Throughout it all God has told me to follow the process. Don’t try and skip ahead to the end, but to be present at each step to learn the lessons that he has for me. This hasn’t always been easy but I have done my best.

This morning I went to see my Chiropractor as I have pulled a muscle in my neck. It is incredibly painful, incredibly draining, incredibly tiring and after two weeks, not getting better!
To cut a long story short, my body has decided to boycott me and not function as it should!
Apparently, because of all the stress and tension, my body has gone into fight or flight mode and is producing way more cortisol than it should. This, in turn, has caused discs to come out of alignment, muscles to be pulled and numerous other medical things that I don’t really need to go into!

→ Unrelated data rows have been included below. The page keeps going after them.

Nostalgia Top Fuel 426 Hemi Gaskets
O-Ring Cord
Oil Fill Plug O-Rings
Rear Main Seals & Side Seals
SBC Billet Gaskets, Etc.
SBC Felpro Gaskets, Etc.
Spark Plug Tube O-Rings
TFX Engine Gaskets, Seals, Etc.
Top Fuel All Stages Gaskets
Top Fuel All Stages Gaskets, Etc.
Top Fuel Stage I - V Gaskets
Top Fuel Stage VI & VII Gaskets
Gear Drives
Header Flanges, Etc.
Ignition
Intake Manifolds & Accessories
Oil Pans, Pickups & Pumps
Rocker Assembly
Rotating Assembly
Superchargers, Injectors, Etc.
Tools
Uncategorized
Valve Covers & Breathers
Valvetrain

I came away from the appt feeling dejected and if being totally honest, feeling rather sorry for myself!
As I was driving home the tears started flowing:

Tears of frustration at the year that I have had.
Tears of frustration because lately, I have felt so close to God and none of this makes sense!
Tears of frustration because I thought I was getting better, but my body would say otherwise.
Tears of frustration at being so tired and run down.
Tears of frustration at following the jolly process and feeling like I am getting nowhere!

God said to me “Honey, there is more to this than just following the process. That is a great start, but you need to trust the process.”
And with that, the tears came a little harder.

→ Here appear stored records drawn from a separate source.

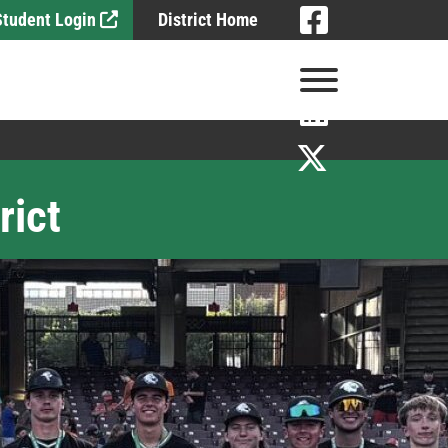
Visit
 Student Login
District Home
Visit
View Menu
Visit
Visit
rict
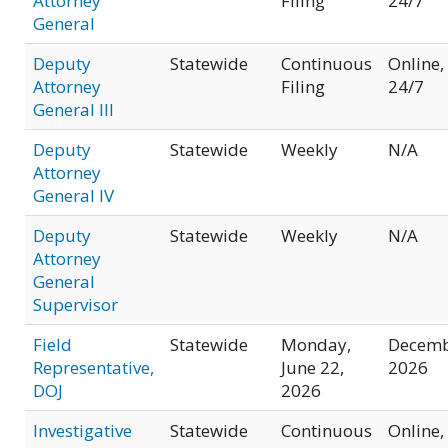
Attorney
Filing
24/7
General
Deputy
Statewide
Continuous
Online,
Attorney
Filing
24/7
General III
Deputy
Statewide
Weekly
N/A
Attorney
General IV
Deputy
Statewide
Weekly
N/A
Attorney
General
Supervisor
Field
Statewide
Monday,
Decem
Representative,
June 22,
2026
DOJ
2026
Investigative
Statewide
Continuous
Online,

Even though I feel like I am in limbo, God is always working on me, in me and for me. Just because this feels like a setback, doesn’t actually mean I am not making progress. I am having to remind myself that I am not where I was and that as long as I follow (and trust) the process, I will walk out of this season.

As I do all I can in the physical, I know God is working in the spiritual. I know He will never leave me, and I know (eventually) I will walk into a new season where things will not be so hard or painful.

In the meantime, I will follow the process. But more than that, I will trust the process, even when it makes no sense, or it feels like I am getting nowhere.

I choose to trust in the One who knows me best.